I've been taking a course on software testing, and 3 of the lectures were dedicated to reviewing discrete mathematics, in relation to testing. Thinking about test plans in those terms seems to really help make testing more effective.
Understanding of set theory in particular is especially important for database development.
I'm sure there are numerous other applications, but those are two that come to mind here.
Just example of one of many many...
In build systems it's popular to use topological sorting of jobs to do.
By build system I mean any system where we have to manage jobs with dependency relation.
It can be compiling program, generating document, building building, organizing conference - so there is application in task management tools, collaboration tools etc.

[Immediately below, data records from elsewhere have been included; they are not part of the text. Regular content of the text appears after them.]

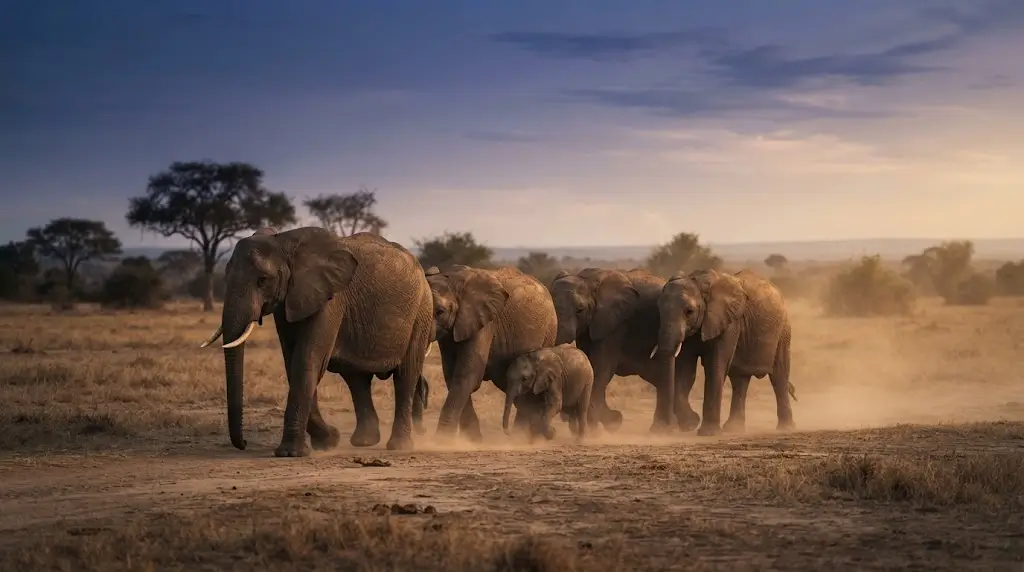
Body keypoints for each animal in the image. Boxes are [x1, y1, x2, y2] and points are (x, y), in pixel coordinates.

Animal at [198, 227, 434, 457]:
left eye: (262, 280)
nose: (245, 443)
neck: (284, 241)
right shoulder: (288, 301)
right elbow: (293, 363)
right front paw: (329, 441)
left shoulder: (330, 299)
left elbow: (307, 361)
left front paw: (291, 453)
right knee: (357, 379)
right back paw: (365, 442)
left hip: (421, 312)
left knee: (405, 375)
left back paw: (399, 446)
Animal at [425, 264, 557, 441]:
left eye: (440, 312)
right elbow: (452, 376)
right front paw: (474, 441)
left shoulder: (484, 322)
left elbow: (467, 375)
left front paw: (442, 441)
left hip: (549, 330)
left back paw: (519, 437)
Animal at [549, 267, 703, 433]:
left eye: (580, 310)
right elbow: (592, 365)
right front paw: (609, 422)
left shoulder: (615, 324)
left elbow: (601, 368)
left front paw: (604, 424)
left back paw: (683, 424)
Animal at [650, 268, 797, 436]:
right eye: (659, 310)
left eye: (689, 312)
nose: (668, 426)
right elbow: (685, 370)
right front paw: (690, 423)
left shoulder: (729, 323)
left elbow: (715, 367)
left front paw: (707, 432)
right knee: (740, 379)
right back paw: (734, 429)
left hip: (783, 330)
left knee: (779, 375)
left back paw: (786, 428)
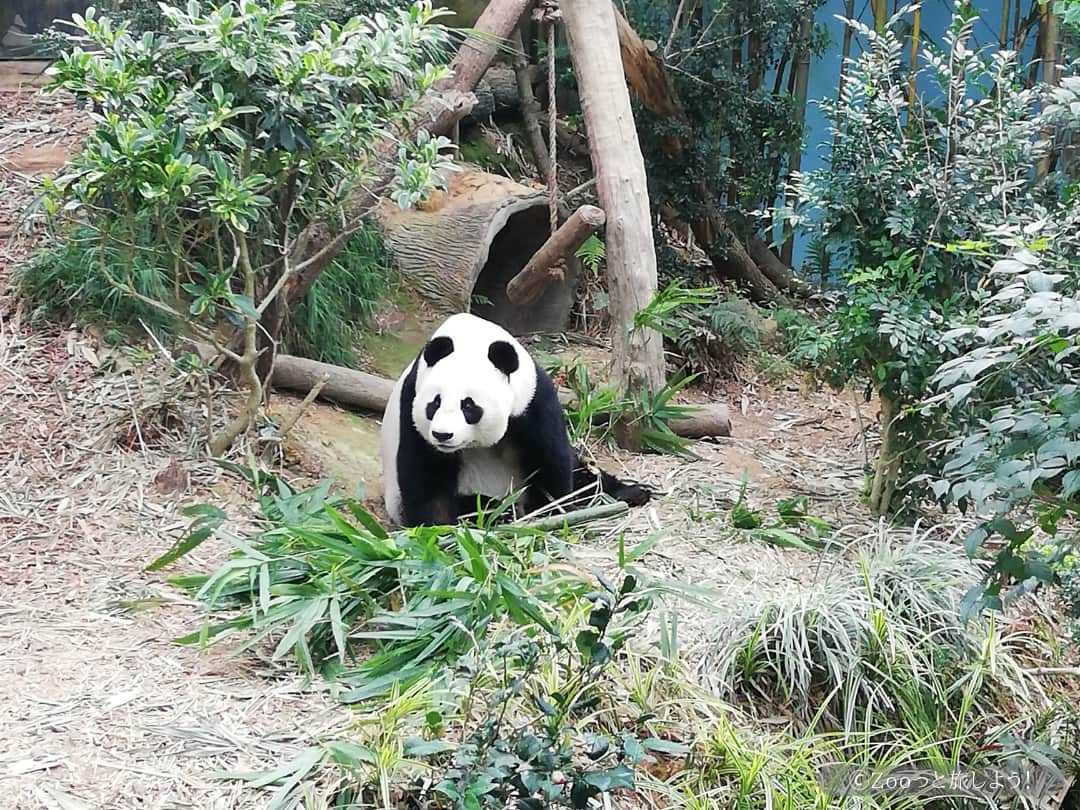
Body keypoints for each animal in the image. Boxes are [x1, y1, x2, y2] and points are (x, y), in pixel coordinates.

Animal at [380, 313, 648, 529]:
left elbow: (550, 458)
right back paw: (503, 512)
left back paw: (633, 492)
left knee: (585, 474)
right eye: (434, 403)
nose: (442, 435)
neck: (470, 339)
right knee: (475, 504)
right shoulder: (411, 406)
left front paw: (554, 508)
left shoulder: (533, 400)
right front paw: (438, 526)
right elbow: (426, 477)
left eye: (468, 406)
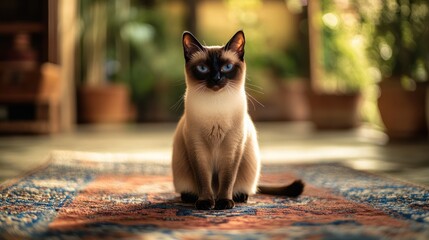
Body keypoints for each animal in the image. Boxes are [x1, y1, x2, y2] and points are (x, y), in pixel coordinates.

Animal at [171, 30, 304, 210]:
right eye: (203, 68)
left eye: (227, 67)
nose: (216, 78)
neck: (216, 106)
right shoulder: (197, 148)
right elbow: (203, 179)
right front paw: (205, 203)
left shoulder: (232, 148)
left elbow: (228, 179)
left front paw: (223, 203)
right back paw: (192, 197)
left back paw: (239, 197)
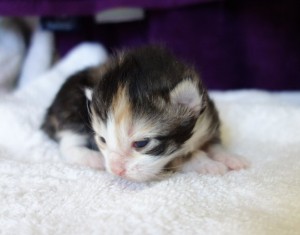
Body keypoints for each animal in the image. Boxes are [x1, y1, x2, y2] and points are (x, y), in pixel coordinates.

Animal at [42, 45, 248, 182]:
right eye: (102, 140)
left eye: (141, 143)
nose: (116, 170)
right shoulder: (169, 160)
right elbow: (186, 157)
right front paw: (207, 163)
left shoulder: (207, 118)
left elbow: (214, 144)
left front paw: (231, 157)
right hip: (72, 108)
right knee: (67, 143)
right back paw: (93, 158)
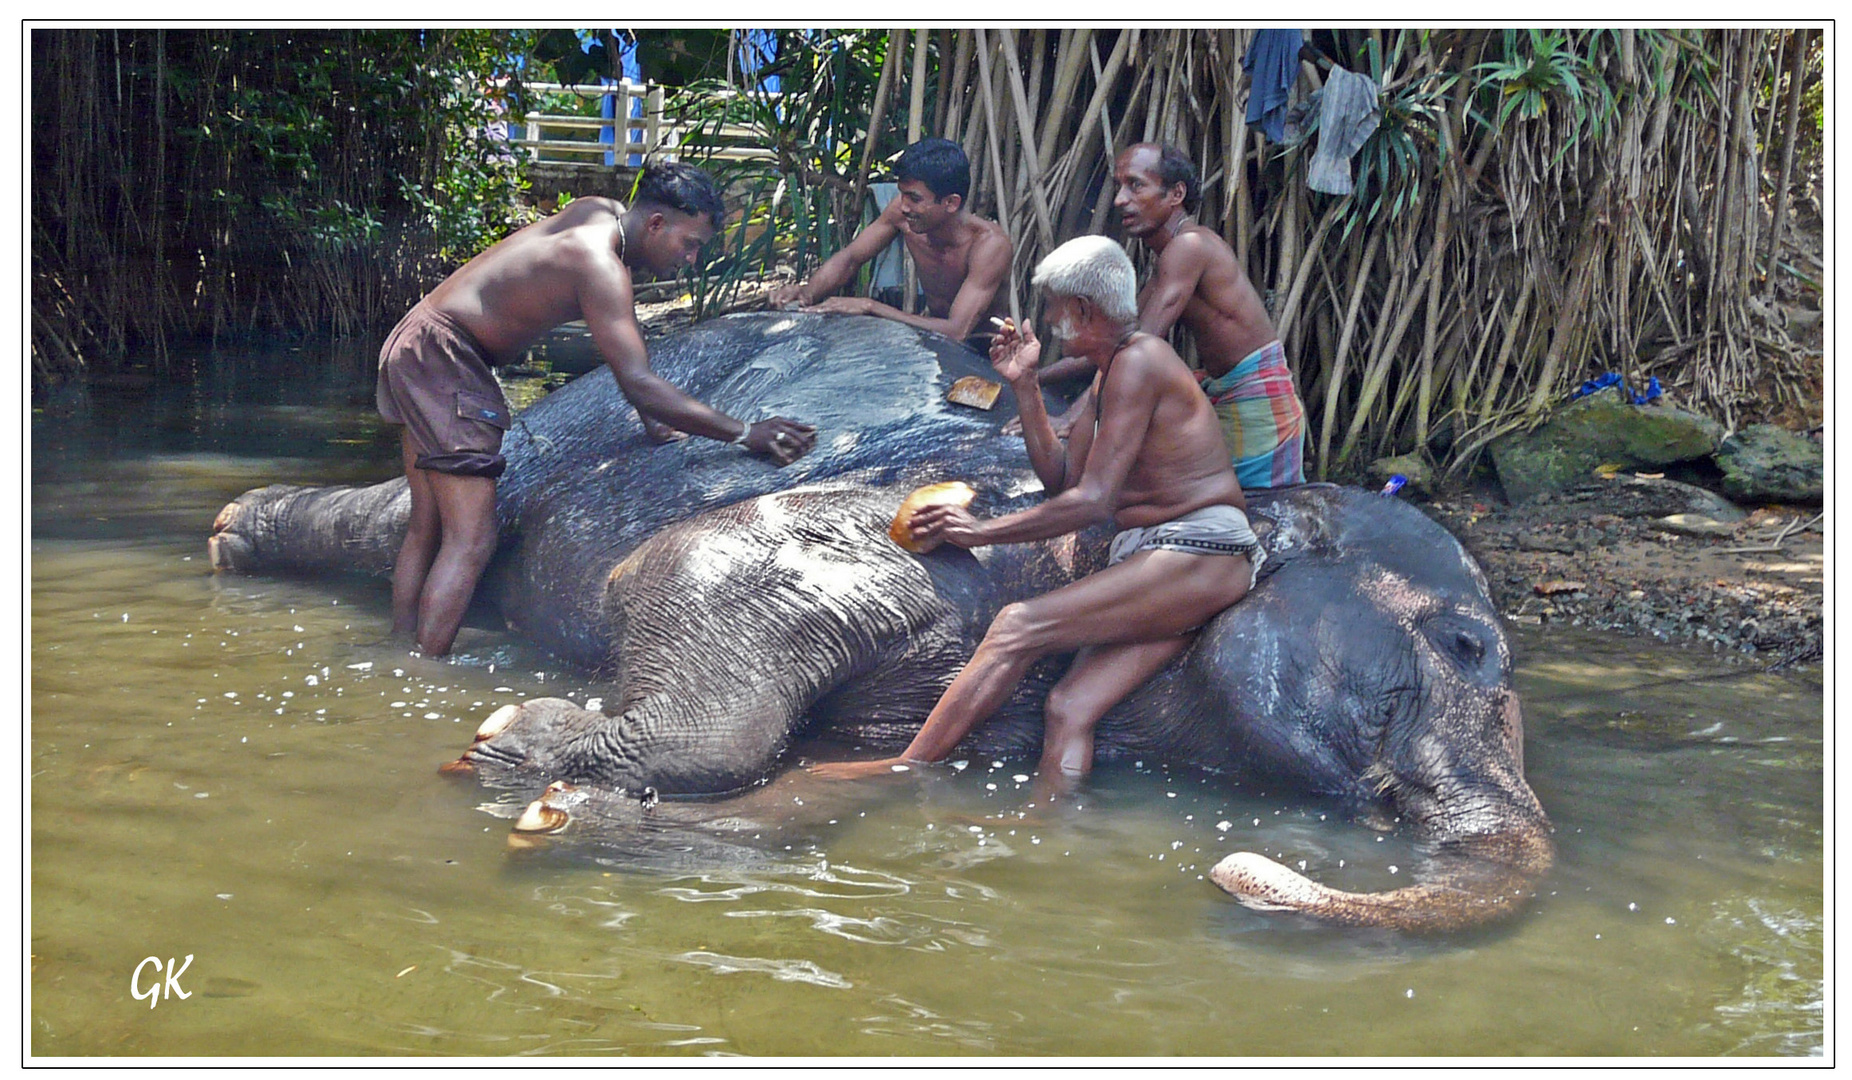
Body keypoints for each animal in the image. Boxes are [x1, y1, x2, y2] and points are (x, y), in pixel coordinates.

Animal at [210, 311, 1555, 929]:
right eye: (1467, 645)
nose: (1231, 868)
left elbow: (853, 777)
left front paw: (556, 798)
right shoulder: (889, 535)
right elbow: (686, 567)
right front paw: (511, 745)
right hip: (568, 417)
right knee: (439, 513)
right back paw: (232, 533)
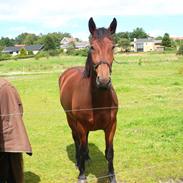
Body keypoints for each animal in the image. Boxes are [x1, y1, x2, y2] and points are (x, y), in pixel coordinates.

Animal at [59, 17, 118, 183]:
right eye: (92, 47)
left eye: (112, 47)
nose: (103, 81)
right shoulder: (81, 125)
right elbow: (81, 145)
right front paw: (82, 175)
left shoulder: (111, 126)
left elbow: (109, 152)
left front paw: (112, 176)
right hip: (71, 120)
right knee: (77, 141)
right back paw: (79, 161)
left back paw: (86, 158)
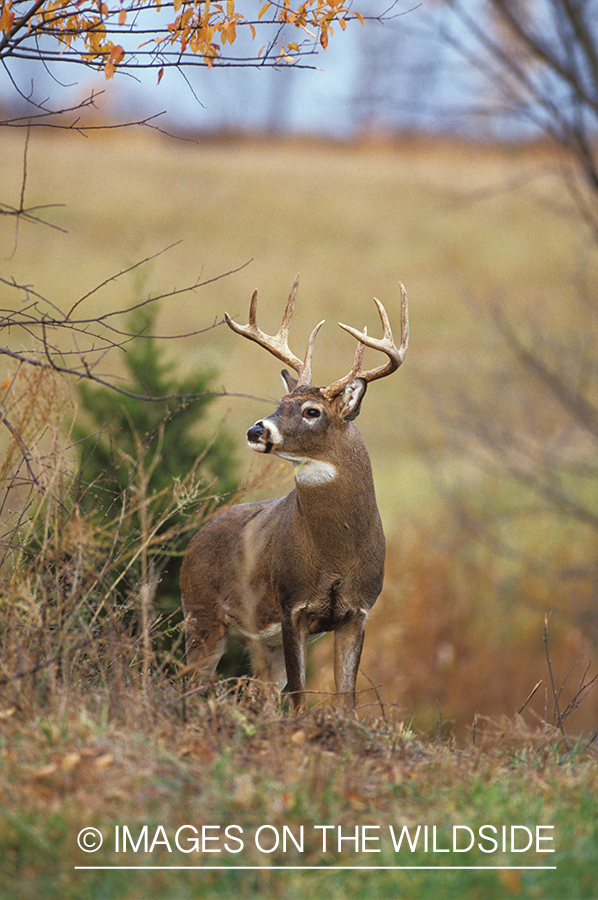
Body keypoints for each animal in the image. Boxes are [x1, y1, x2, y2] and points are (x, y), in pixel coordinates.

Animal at [180, 275, 408, 715]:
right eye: (279, 403)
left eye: (311, 411)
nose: (256, 430)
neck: (336, 553)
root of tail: (196, 537)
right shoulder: (291, 605)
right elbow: (301, 698)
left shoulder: (359, 611)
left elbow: (345, 699)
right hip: (200, 614)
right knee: (191, 685)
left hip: (257, 643)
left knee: (259, 693)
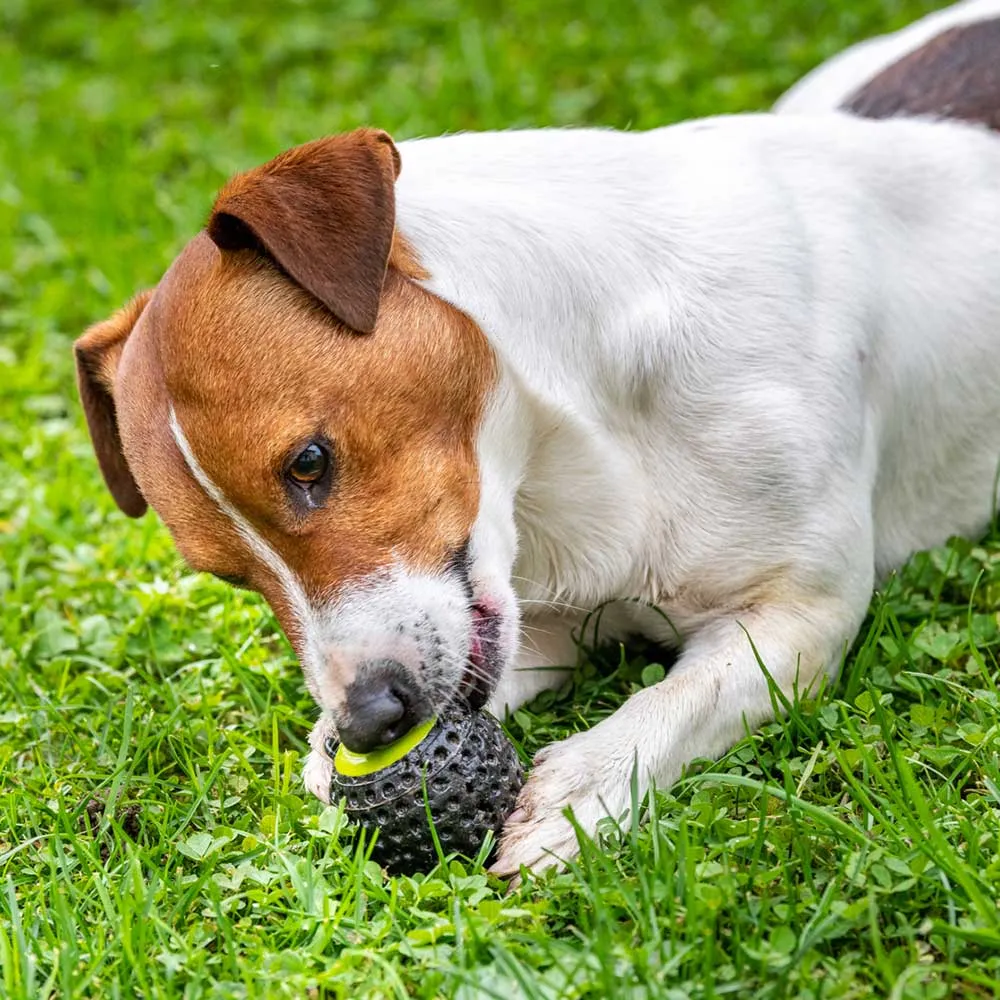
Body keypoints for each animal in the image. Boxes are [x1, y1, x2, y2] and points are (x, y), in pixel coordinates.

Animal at [76, 1, 1000, 876]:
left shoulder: (799, 619)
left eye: (309, 462)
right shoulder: (538, 620)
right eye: (228, 575)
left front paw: (590, 781)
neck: (579, 436)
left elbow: (681, 698)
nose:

I believe testing itself properly procedes from modus tollens, a concept of propositional logic (and hence discrete math), modus tollens being:
P=>Q. !Q, therefore !P.
If you plug in "If the feature is working properly, the test will pass" for P=>Q, and then take !Q as given ("the test did not pass"), then, if all these statements are factually correct, you have a valid, sound basis for returning the feature for a fix. By contrast, many, maybe most testers operate by the principle:
"If the program is working properly, the test will pass. The test passed, therefore the program is working properly."
This can be written as: P=>Q. Q, therefore P.
But this is the fallacy of "affirming the consequent" and does not show what the tester believes it shows. That is, they mistakenly believe that the feature has been "validated" and can be shipped. When Q is given, P may in fact either be true or it may be untrue for P=>Q, and this can be shown with a truth table.
Modus tollens is core to Karl Popper's notion of science as falsification, and testing should proceed in much the same way. We're attempting to falsify the claim that the feature always works under every explicit and implicit circumstance, rather than attempting to verify that it works in the narrow sense that it can work in some proscribed way.